The landlord will calculate the number of months of not receiving rent. They will add to this the marketing costs, legal fees, renovation costs and commissions associated with the loss mitigation.

They will in most cases be entitled to interest on the outstanding amount owed for mitigation period. So unless you are near the end of your lease the amount of actual exposure can be significantly reduced.

However, if market conditions are unfavorable or the economy is not good this can work against you as it may take a landlord longer to find a replacement.

The following are some pointers of reducing your personal exposure under the personal guarantee.

1. You can try and limit the amount of time you will guarantee the lease term.

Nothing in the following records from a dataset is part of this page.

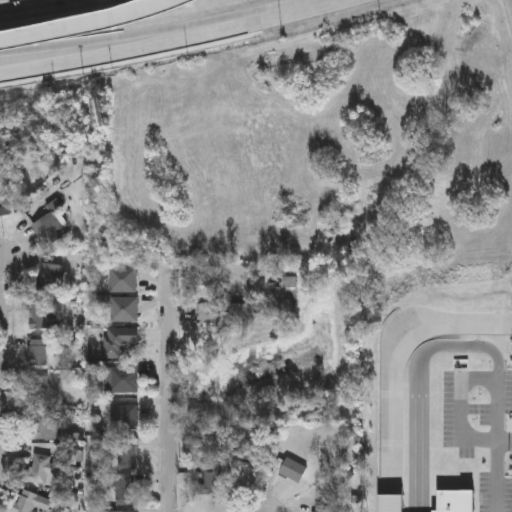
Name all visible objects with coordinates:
road: (30, 4)
road: (86, 24)
road: (215, 29)
road: (4, 51)
road: (52, 52)
road: (48, 61)
building: (4, 208)
building: (4, 210)
building: (48, 228)
building: (48, 230)
building: (280, 277)
building: (52, 278)
building: (281, 278)
building: (52, 280)
building: (123, 281)
building: (123, 283)
building: (123, 310)
building: (124, 312)
building: (47, 315)
building: (48, 317)
building: (118, 342)
building: (118, 344)
building: (36, 353)
road: (0, 354)
building: (37, 355)
road: (398, 360)
building: (121, 380)
building: (122, 382)
road: (419, 383)
road: (458, 387)
building: (37, 389)
road: (170, 390)
building: (38, 391)
building: (123, 417)
building: (124, 419)
building: (40, 426)
building: (40, 428)
building: (249, 452)
building: (250, 453)
building: (127, 454)
building: (128, 455)
building: (292, 471)
building: (293, 473)
road: (497, 476)
building: (214, 480)
building: (215, 482)
building: (124, 490)
building: (125, 493)
building: (30, 502)
building: (32, 503)
road: (390, 504)
building: (320, 509)
building: (321, 510)
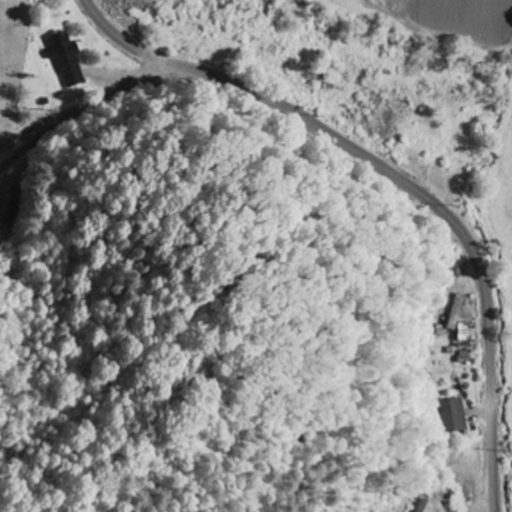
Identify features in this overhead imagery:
building: (65, 60)
road: (85, 104)
road: (403, 178)
building: (6, 210)
building: (455, 416)
building: (424, 506)
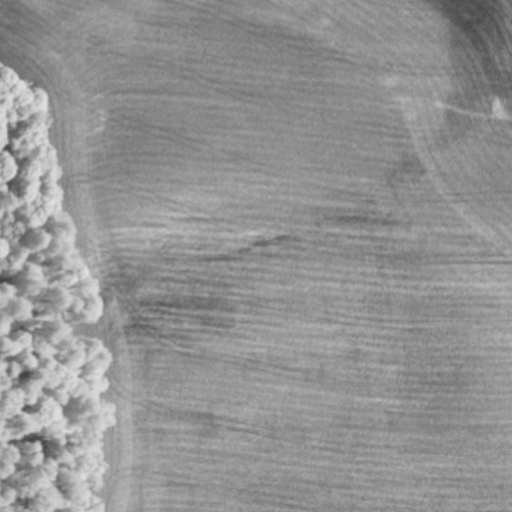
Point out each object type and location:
crop: (282, 248)
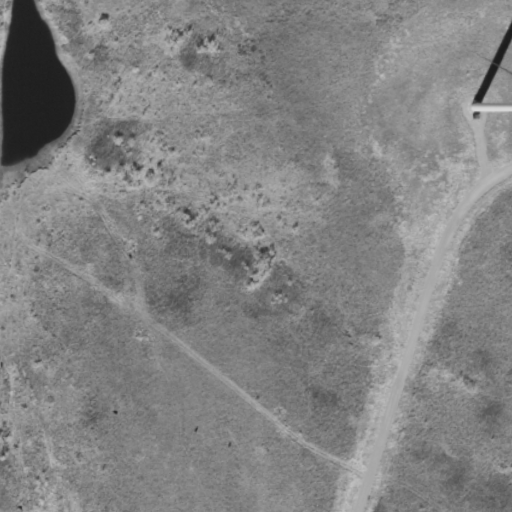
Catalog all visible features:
wind turbine: (470, 93)
road: (415, 325)
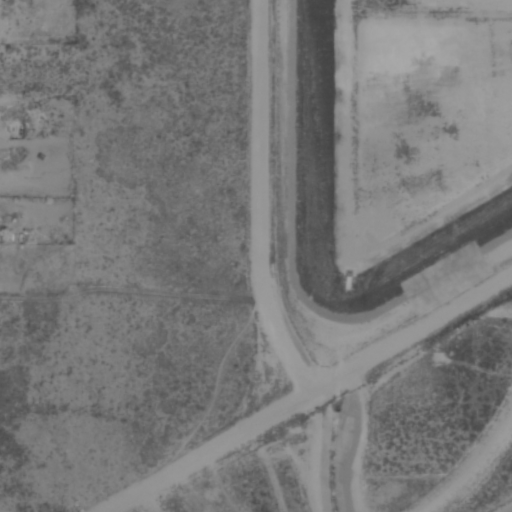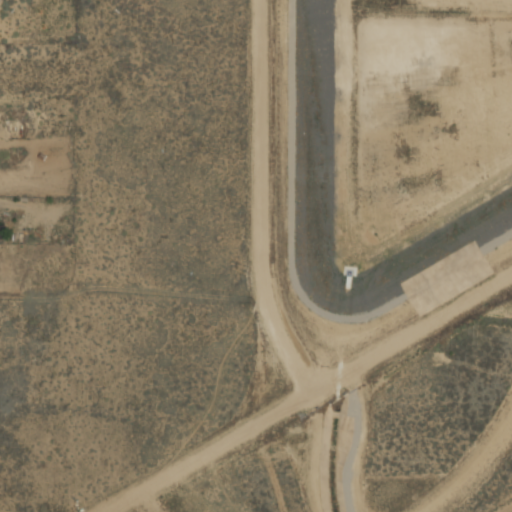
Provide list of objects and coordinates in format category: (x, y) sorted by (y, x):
road: (259, 214)
road: (313, 396)
road: (269, 470)
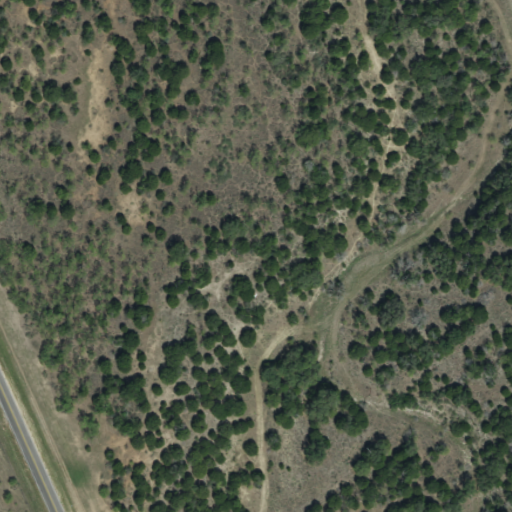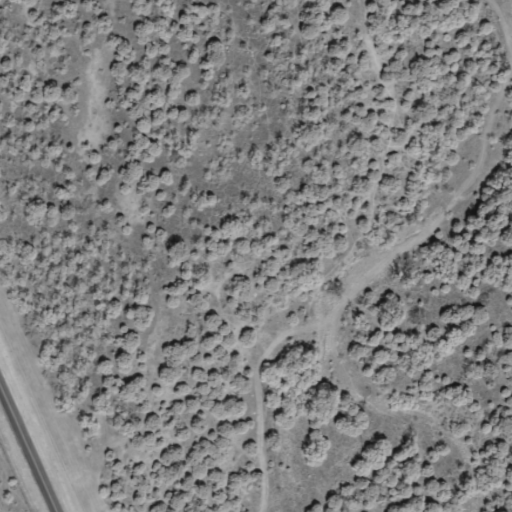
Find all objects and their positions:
road: (29, 446)
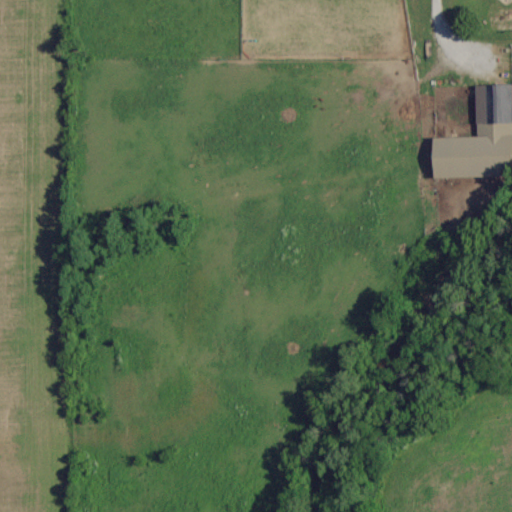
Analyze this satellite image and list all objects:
road: (447, 32)
building: (482, 140)
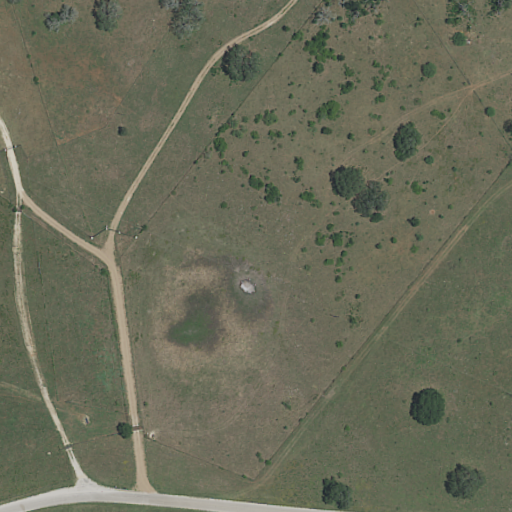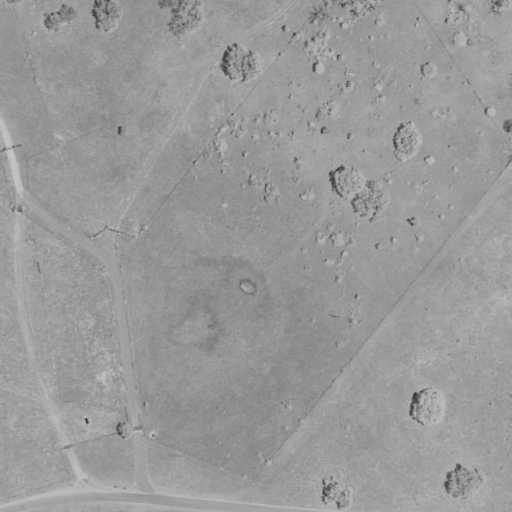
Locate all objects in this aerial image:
road: (23, 310)
road: (117, 315)
road: (161, 495)
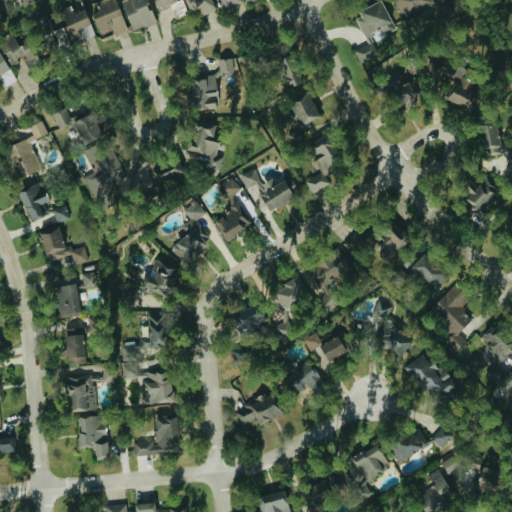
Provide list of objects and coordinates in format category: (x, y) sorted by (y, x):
building: (26, 0)
building: (245, 0)
building: (164, 3)
building: (229, 3)
building: (200, 5)
building: (415, 8)
building: (138, 13)
building: (108, 17)
building: (374, 18)
building: (70, 28)
road: (153, 49)
building: (19, 51)
building: (366, 52)
building: (229, 65)
building: (5, 72)
building: (292, 75)
building: (401, 89)
building: (461, 90)
building: (201, 95)
building: (304, 108)
building: (62, 117)
building: (89, 127)
building: (39, 129)
road: (152, 134)
building: (490, 137)
building: (204, 145)
building: (24, 157)
building: (323, 161)
road: (388, 162)
building: (105, 178)
building: (250, 178)
building: (287, 182)
building: (477, 192)
building: (274, 193)
building: (33, 200)
building: (232, 212)
building: (61, 213)
building: (509, 224)
building: (192, 234)
building: (359, 242)
building: (61, 247)
road: (274, 249)
building: (426, 269)
building: (329, 270)
building: (162, 276)
building: (90, 279)
building: (289, 293)
building: (68, 299)
building: (452, 316)
building: (248, 318)
building: (389, 329)
building: (155, 333)
building: (498, 340)
building: (74, 343)
building: (325, 345)
building: (130, 352)
road: (30, 370)
building: (110, 375)
building: (428, 375)
building: (299, 376)
building: (159, 387)
building: (506, 387)
building: (81, 393)
building: (0, 397)
building: (259, 409)
building: (93, 434)
building: (443, 436)
building: (160, 437)
building: (408, 443)
building: (7, 445)
building: (450, 464)
road: (194, 473)
building: (487, 477)
building: (436, 494)
building: (274, 502)
building: (116, 508)
building: (156, 508)
building: (384, 511)
building: (416, 511)
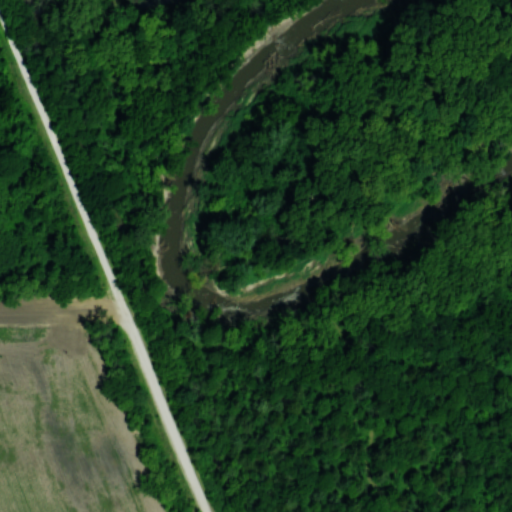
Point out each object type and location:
road: (104, 260)
river: (193, 289)
road: (170, 316)
road: (373, 412)
park: (76, 417)
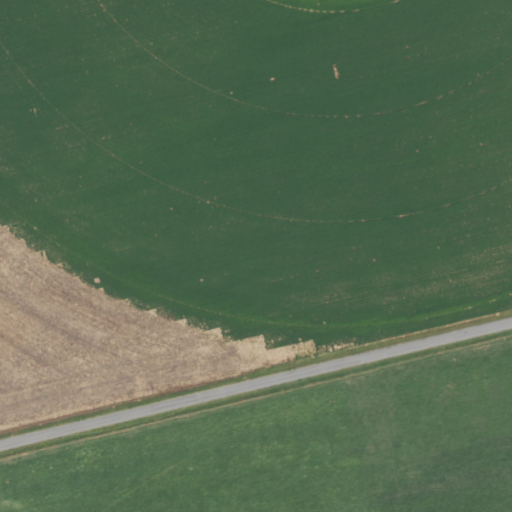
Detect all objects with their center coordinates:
road: (256, 388)
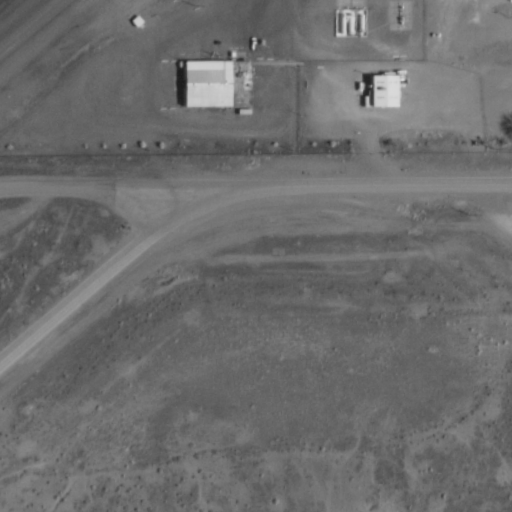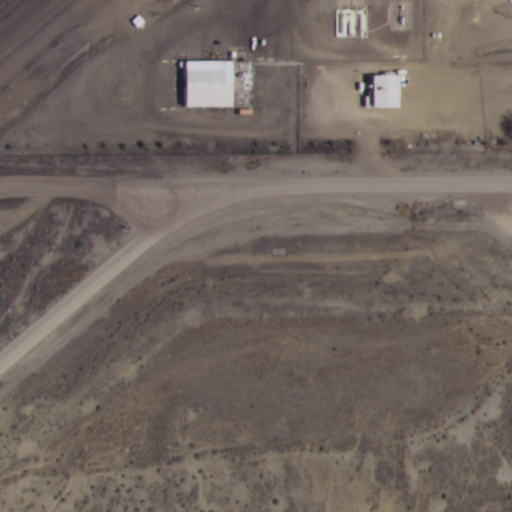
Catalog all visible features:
road: (9, 8)
power plant: (254, 76)
building: (216, 84)
road: (500, 183)
road: (500, 200)
road: (215, 204)
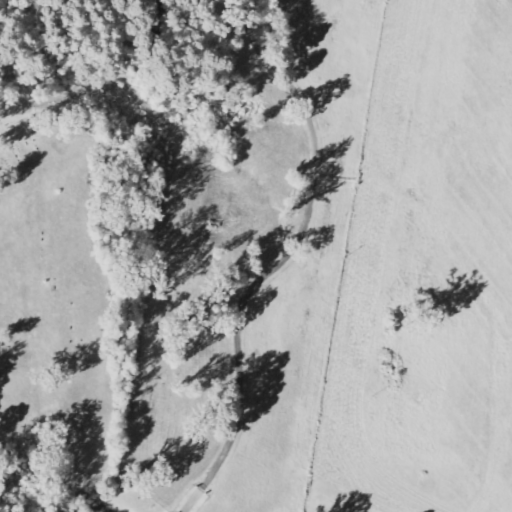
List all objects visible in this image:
road: (52, 477)
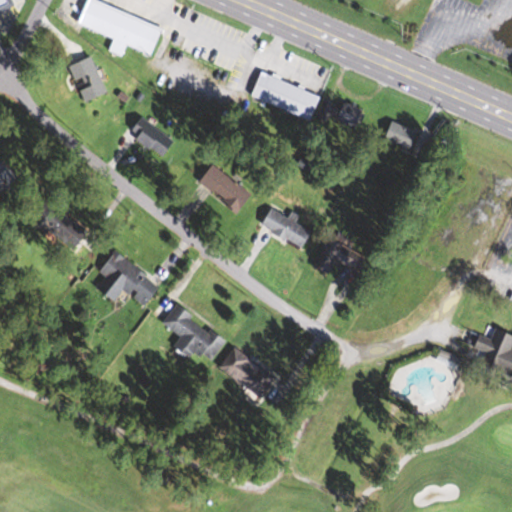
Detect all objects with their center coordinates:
building: (5, 4)
building: (399, 5)
building: (122, 27)
road: (25, 33)
road: (380, 56)
building: (89, 78)
building: (286, 96)
building: (340, 112)
building: (401, 134)
building: (154, 137)
building: (227, 188)
building: (61, 225)
road: (177, 225)
building: (287, 227)
building: (340, 256)
building: (127, 279)
building: (195, 334)
park: (495, 342)
building: (496, 352)
building: (248, 372)
road: (206, 468)
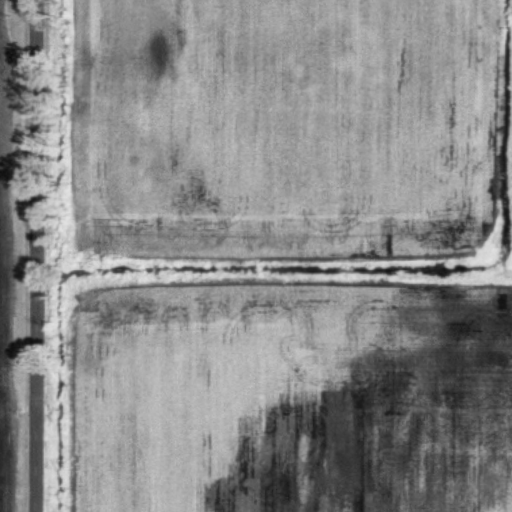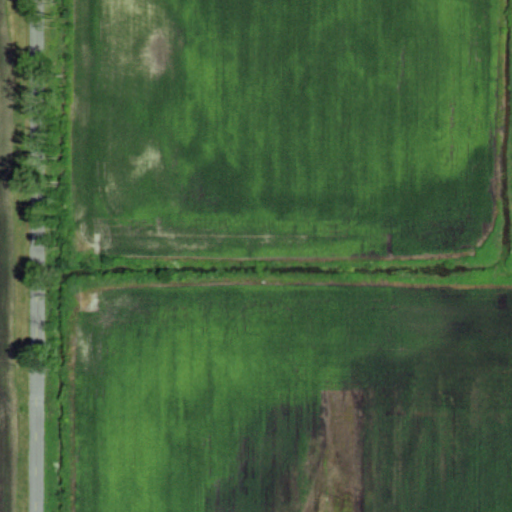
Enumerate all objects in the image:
road: (41, 256)
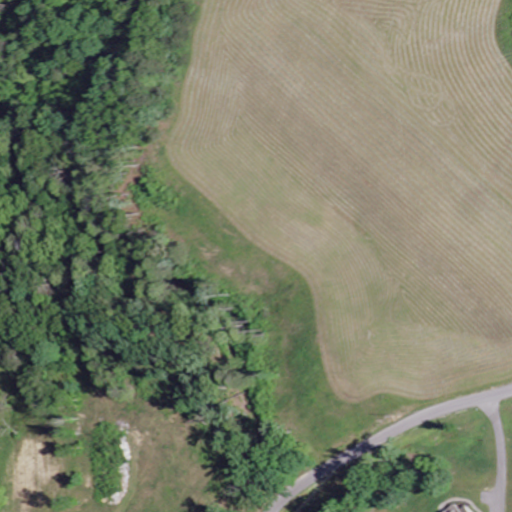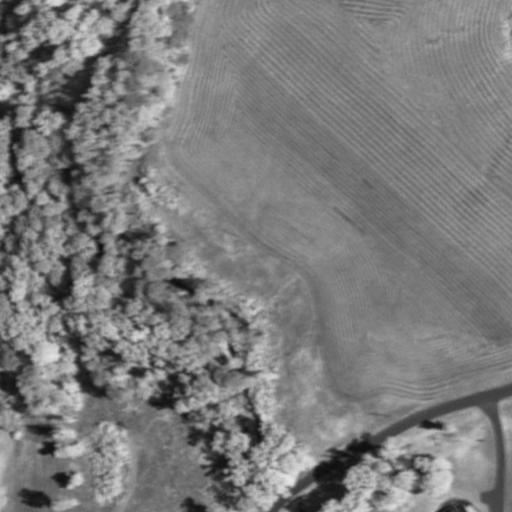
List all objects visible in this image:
road: (385, 437)
building: (457, 508)
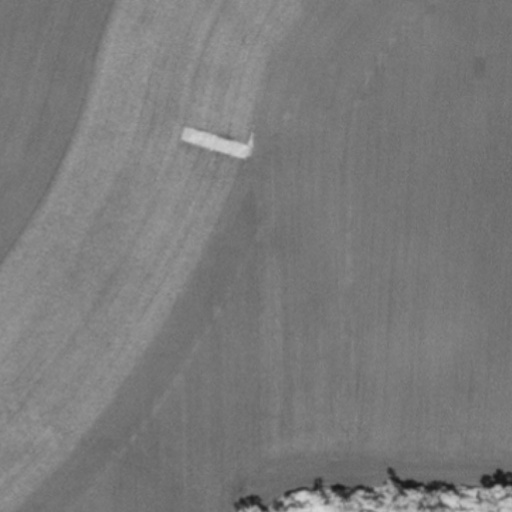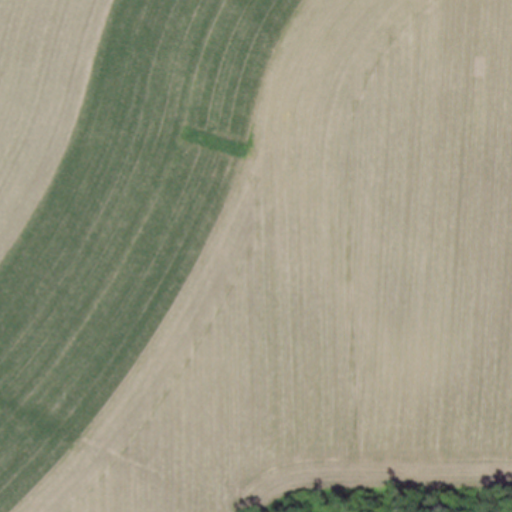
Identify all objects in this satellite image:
crop: (253, 251)
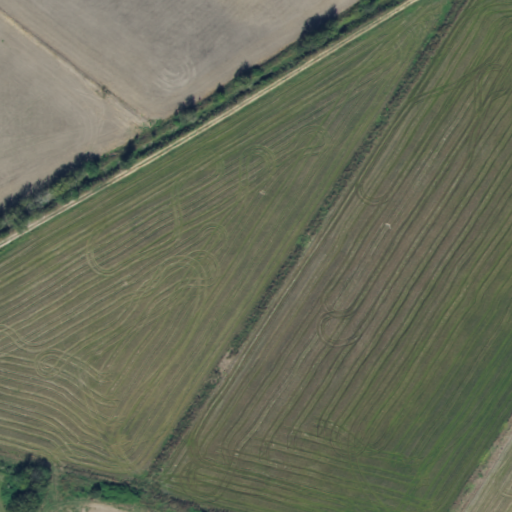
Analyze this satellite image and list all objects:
road: (204, 125)
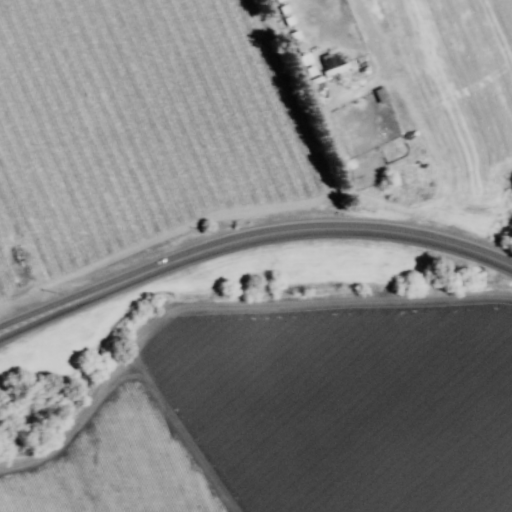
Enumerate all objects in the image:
road: (371, 35)
building: (379, 94)
crop: (461, 107)
road: (250, 240)
road: (219, 302)
crop: (294, 407)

Perhaps you can have language that says "that after 2 years in the space, provided the tenant has not been in any default and has been in good standing with the landlord" the personal guarantee goes away or reduced by certain amount of time".

2. You can also try to tie the time limit to your business doing a certain amount of gross sales which you can substantiate to the landlord and if you achieve that level of sales for a certain amount of continuous time the guarantee goes away or is drastically reduced.

3. You can try a have a "liquidated damages" clause which means you are willing to lose a preset and mutually agreed upon amount of money to settle any default. Be cautious as this may mean a substantial amount compared to going the mitigation route.

4. You should require language that absolutely requires the landlord to mitigate its loss, just in case there are no hard and fast laws in your jurisdiction.

5. You can try and have a co‐signor or co-guarantor who has better financials, but be careful as its usually a relative and you all
know how that can play out if your business falters.

6. Try can have a shorter term lease, is reduces the total amount. For example if you were thinking of a 5 year lease term, think about a 3 year term with an option to renew for 2 years.

Your exposure would be only 3 years. Please note however, the shorter term lease may cost more because the landlord wants the security of knowing they won't have to re‐lease the space sooner. Also be aware, if in the event you are having interior improvements done by the landlord and the cost is being rolled into the lease payments, this can cost you more for
a shorter term since the payments will be based on the length of the initial term.

Lastly,if you get a business loan for whatever reason the lender will require you to have a lease term that is the same or greater than the loan term.

Other than these tips you should be prepared to have to sign a personal guarantee.

The only exception might be if you are going to lease property in a run down, economically stressed area, then a landlord should be happy to see you and your business and not require a personal guarantee.